Synopsis- Monetary Policy Committee [MPC] has kept the benchmark interest rates unchanged. It is proceeding with an accommodative stance of monetary policy.
- MPC is keeping the rates unchanged to sustain the present economic growth.
- There are many factors that are providing space to MPC for keeping an accommodative stance of monetary policy.
What are the factors behind not changing the policy rates?
- First, retail inflation has been reduced in December, below the RBI’s upper tolerance threshold of 6%.
- Second, while the economy is on the path of revival, it still needs support from every angle.
- Third, the COVID-19 vaccine and budget proposal for infrastructure are boosting confidence in the economy.
What are the concerns for growth and inflation dynamics?
- Farmer’s agitation- The agitation involves farmers from key crop-growing States including Punjab, Haryana, and U.P. is a cause for concern. Prolong agitation has the potential to disrupt farm output.
- The Centre alone borrow 12-lakh crore at the gross level in the coming financial year, the debt manager faces the difficult task.

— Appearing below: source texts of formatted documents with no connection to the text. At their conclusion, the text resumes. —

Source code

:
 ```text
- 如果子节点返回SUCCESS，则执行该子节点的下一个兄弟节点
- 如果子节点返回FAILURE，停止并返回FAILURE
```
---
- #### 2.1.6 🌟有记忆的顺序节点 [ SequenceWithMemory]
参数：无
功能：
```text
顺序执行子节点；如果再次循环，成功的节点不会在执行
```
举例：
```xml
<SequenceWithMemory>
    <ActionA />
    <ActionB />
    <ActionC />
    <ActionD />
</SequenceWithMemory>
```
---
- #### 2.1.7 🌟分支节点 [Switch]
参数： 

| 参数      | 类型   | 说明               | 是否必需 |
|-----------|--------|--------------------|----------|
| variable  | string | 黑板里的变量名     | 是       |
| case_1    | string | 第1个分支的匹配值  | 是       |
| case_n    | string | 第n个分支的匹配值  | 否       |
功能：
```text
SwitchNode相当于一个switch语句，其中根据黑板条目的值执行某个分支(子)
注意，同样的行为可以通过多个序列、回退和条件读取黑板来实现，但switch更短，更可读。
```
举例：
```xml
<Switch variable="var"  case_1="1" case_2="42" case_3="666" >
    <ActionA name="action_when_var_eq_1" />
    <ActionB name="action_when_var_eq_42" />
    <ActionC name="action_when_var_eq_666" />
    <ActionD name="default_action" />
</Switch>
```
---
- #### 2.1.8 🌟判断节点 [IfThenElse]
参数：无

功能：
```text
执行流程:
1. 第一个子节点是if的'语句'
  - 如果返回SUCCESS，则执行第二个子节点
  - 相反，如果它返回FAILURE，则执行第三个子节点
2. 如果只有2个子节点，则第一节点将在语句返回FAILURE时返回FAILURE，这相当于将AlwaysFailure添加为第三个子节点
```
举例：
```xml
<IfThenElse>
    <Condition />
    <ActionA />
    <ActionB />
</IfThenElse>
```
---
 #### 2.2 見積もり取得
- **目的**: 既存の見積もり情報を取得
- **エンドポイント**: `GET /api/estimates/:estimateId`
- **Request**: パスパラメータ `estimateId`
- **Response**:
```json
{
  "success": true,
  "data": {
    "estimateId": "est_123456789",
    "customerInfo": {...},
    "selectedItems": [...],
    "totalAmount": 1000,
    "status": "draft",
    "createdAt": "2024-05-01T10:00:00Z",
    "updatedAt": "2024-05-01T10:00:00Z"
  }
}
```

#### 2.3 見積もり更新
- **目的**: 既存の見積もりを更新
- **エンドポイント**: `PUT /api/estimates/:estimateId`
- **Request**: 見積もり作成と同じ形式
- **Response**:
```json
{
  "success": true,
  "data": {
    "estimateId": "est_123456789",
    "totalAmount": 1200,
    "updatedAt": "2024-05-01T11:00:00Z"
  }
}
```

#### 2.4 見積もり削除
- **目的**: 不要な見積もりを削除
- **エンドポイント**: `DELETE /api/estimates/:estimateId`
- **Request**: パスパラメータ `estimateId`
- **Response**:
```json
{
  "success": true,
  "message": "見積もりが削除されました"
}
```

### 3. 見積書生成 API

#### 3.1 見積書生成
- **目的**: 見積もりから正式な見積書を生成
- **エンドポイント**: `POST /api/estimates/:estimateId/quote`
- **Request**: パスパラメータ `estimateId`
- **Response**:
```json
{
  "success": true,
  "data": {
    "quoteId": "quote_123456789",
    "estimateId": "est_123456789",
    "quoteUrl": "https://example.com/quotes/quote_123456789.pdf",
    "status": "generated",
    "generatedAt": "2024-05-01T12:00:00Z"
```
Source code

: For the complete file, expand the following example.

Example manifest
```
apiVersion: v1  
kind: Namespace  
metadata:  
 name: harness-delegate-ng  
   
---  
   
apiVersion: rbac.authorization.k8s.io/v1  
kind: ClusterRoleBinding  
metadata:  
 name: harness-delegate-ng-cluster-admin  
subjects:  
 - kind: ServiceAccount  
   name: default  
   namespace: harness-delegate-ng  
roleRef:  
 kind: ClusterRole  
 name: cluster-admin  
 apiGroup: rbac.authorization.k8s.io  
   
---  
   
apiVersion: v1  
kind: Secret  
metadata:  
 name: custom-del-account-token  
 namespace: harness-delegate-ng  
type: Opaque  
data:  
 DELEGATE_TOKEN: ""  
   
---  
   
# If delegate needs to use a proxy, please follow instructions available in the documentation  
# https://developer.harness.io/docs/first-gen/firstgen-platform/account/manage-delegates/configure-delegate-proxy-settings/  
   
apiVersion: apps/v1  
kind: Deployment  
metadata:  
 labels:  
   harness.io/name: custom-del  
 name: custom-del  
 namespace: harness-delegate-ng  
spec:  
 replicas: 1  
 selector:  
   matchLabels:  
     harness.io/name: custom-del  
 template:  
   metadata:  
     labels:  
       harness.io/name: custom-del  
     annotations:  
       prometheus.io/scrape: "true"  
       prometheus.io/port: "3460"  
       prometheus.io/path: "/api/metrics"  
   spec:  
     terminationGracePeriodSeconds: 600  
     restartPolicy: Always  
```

Steps taken by the Central Bank as the government’s debt manager –
- The enhanced held-to-maturity (HTM) limit for banks was extended till March 31, 2023. The facility would be provided to the banks buying debt issued by the Centre and States.
- Allowing retail investors to buy G-Secs [government securities] directly through the Reserve Bank [Retail Direct].
- The vaccine campaign would boost the economic turnaround, the budget proposals and expenditure plans have raised hopes for a more robust recovery.
- The RBI needs to keep its focus over inflation as the interest rates are too low. It may boost the consumption in the near future.